Unfortunately, this phase lasted for the longest time. I was mad in advance at the cruelty of my children, forsaking me for THAT OTHER WOMAN in the future. In my most irrational moments, I even called him SOB in my head as in ME being the Biatch. I said I was being irrational… Yeah, I know. I am going to be the worst mother-in-law in history. I can tell already from the boiling blood inside my skull…
Bargaining: “If I am a better mother, maybe he will not become wayward like this.” “I wonder whether supplying him with more video games will help divert his attention away from girls.”
The bargaining goes both ways – Facebook time & privilege has now become a major ACE in my card deck when bargaining with my oldest. I can also threaten him with, “I am going to write on your wall!” <cue evil laughter>
Depression: “Fine. He’s going to leave anyway. He’s going to grow up.

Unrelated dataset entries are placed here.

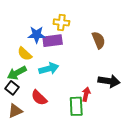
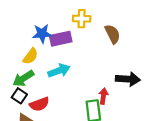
yellow cross: (61, 22) -> (82, 19), moved
yellow semicircle: (25, 54) -> (30, 56), turned -91
red semicircle: (39, 98) -> (39, 104), moved, turned -60

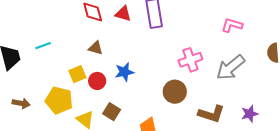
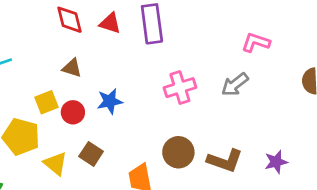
pink cross: (190, 60) -> (180, 88), moved
gray arrow: (230, 67) -> (235, 84), moved, size x0.7
brown circle: (175, 92) -> (178, 152), moved

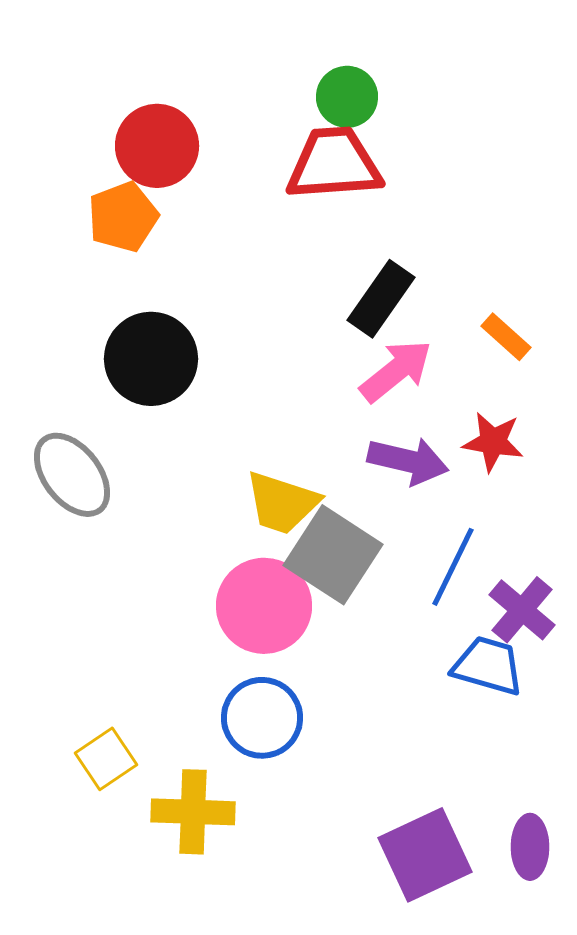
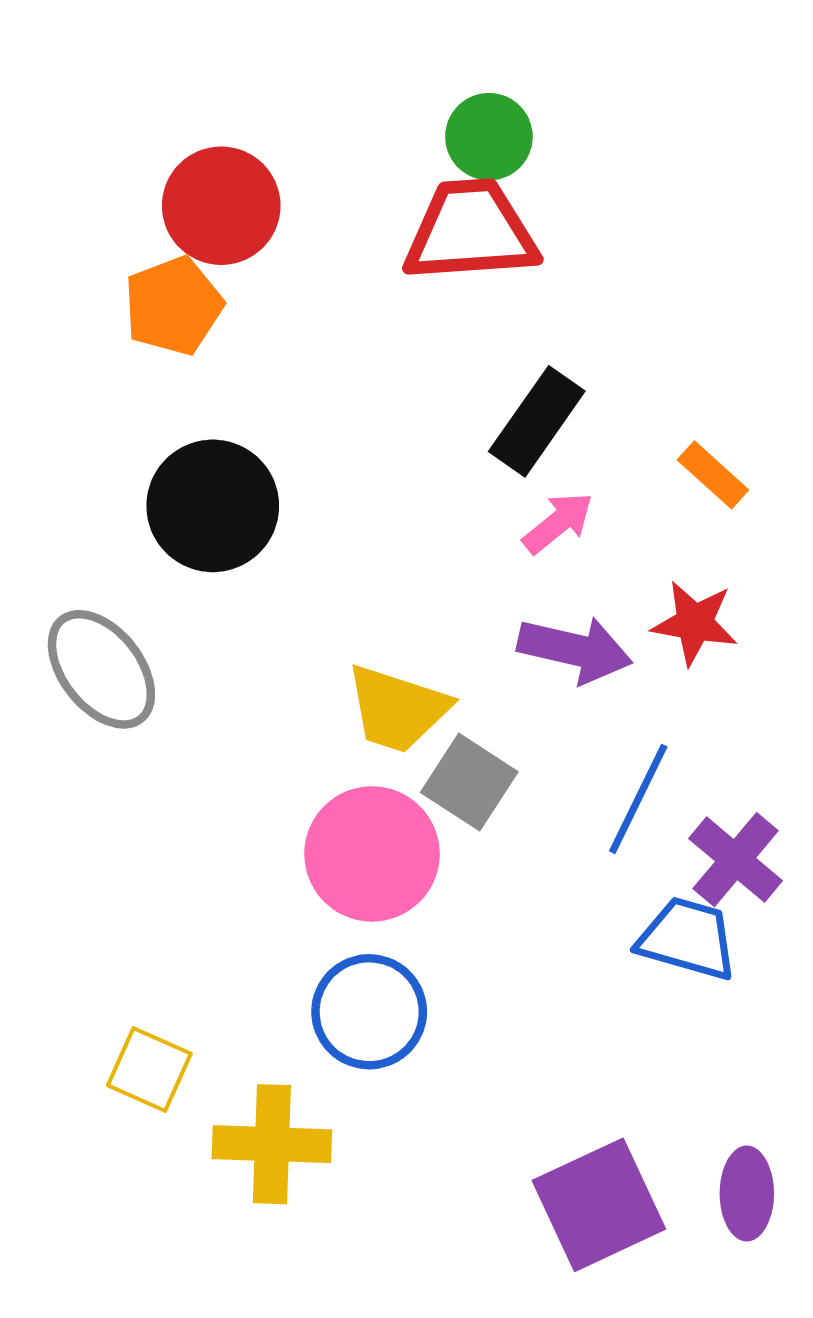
pink arrow: (396, 371) -> (558, 523), size x0.7
gray square: (333, 555) -> (469, 782), size x0.7
yellow square: (106, 759) -> (149, 1070), turned -32

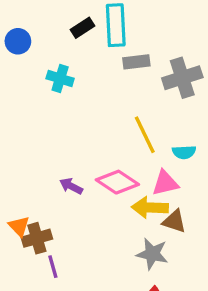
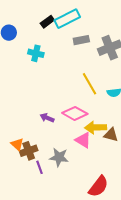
cyan rectangle: (116, 25) -> (67, 19), turned 70
pink triangle: (165, 183) -> (83, 140), moved, turned 48
gray star: (152, 254) -> (59, 157), moved

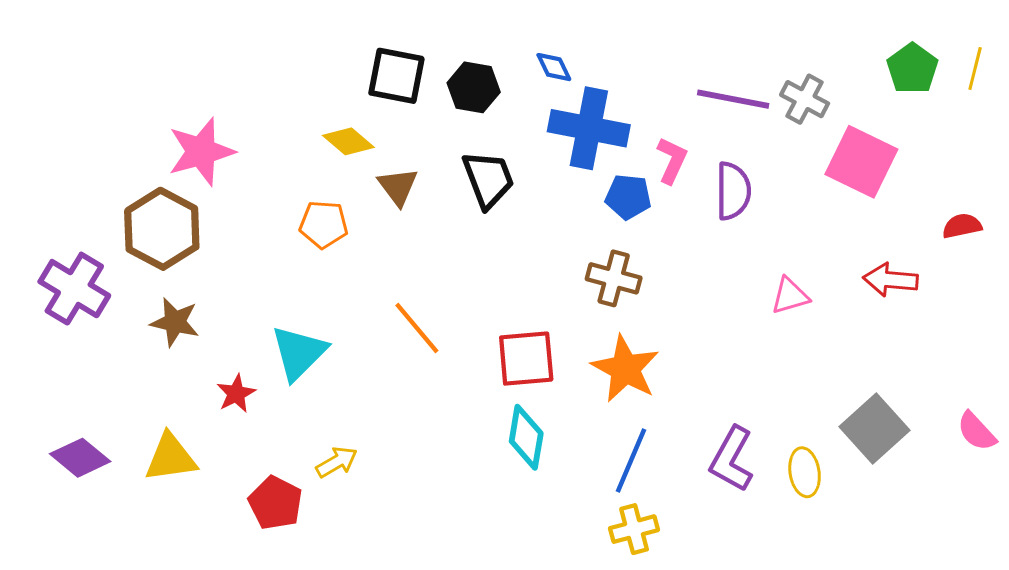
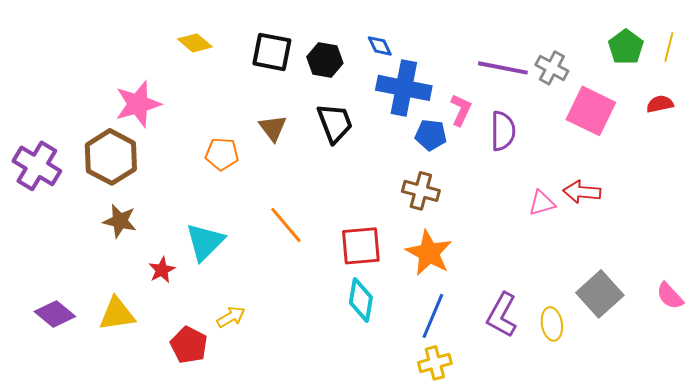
yellow diamond: (348, 141) -> (195, 43), moved
red semicircle: (962, 226) -> (660, 104), moved
red arrow: (891, 280) -> (582, 192), moved
purple cross: (74, 289) -> (37, 166), moved

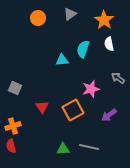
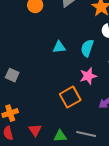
cyan semicircle: (83, 49) -> (87, 48), moved
red triangle: (42, 107) -> (35, 130), moved

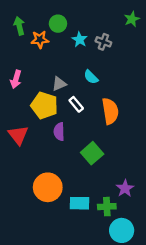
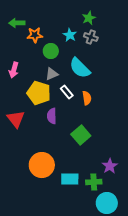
green star: (132, 19) -> (89, 18), moved
green circle: (58, 24) -> (51, 51), moved
green arrow: (19, 26) -> (17, 23), turned -77
cyan semicircle: (91, 77) -> (80, 68), size x1.6
orange semicircle: (110, 111) -> (87, 98), moved, size x0.6

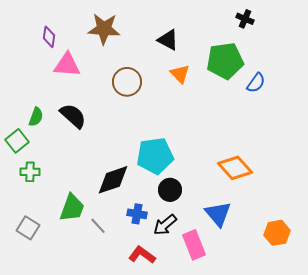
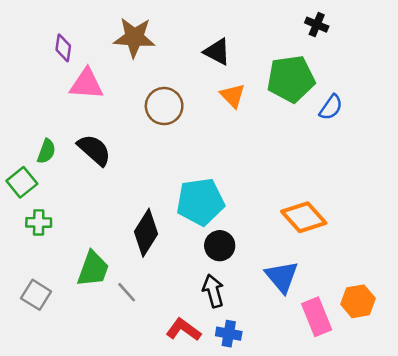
black diamond: (113, 180) -> (146, 233), turned -39
blue cross: (137, 214) -> (229, 334), moved
black arrow: (165, 225) -> (213, 291), turned 115
pink rectangle: (194, 245) -> (317, 317), moved

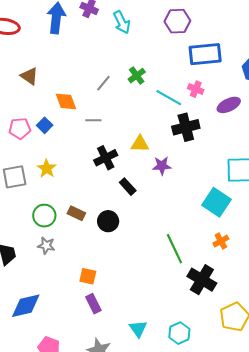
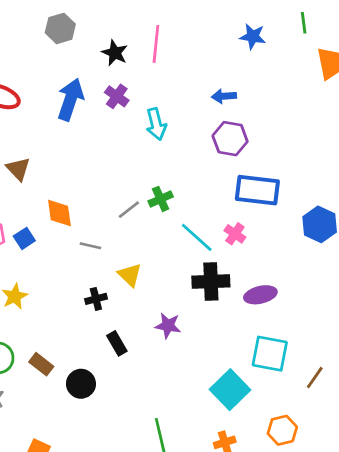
gray line: (103, 83) -> (129, 210), moved
purple ellipse: (229, 105) -> (260, 295), moved
yellow triangle: (140, 144) -> (130, 275), moved, turned 30
black cross: (106, 158) -> (96, 299), size x0.7

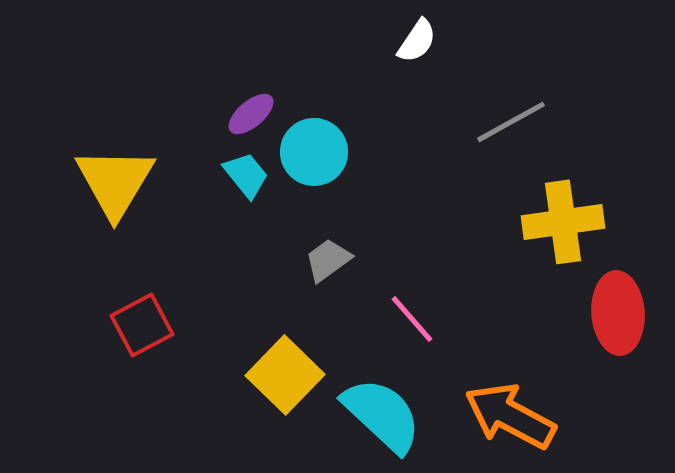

My baby….”
This phase actually started from the beginning as I alternated between cursing and sobbing, especially when I went through his baby pictures.
Acceptance: “It’s going to be ok. I can deal with this. We can do this. I will survive without killing anybody.”
By talking to people about their “OMG my child is on Facebook” experiences, I learned that there are ways to tame this monster to your own parental advantages. After some trial and errors, Facebook turned out to be not as evil cradle robber as I expected. I can now spy check on my son and see who he is talking to, and what.
All in all, reflecting on this agonizing month, I am glad that I bit my tongue and played it cool. Yes, at the beginning there were a lot of dramas that provided record-high number of WTF moments in one sitting. 6th graders? Lamenting about love lost? Say what? Not to mention the “F” letter scattered throughout the conversations, most of the time unnecessarily. Do you seriously need to use LMFAO? The initial excitement over the “declaration” has apparently worn off. My son’s Facebook status now consists mainly of game score updates. THAT’s my boy.
As I said to my husband, I feel better that my baby still prefers video games to girls. I don’t mind if my boys are geeks. I am sure that Bill Gates’ mom didn’t mind at all. Not one bit.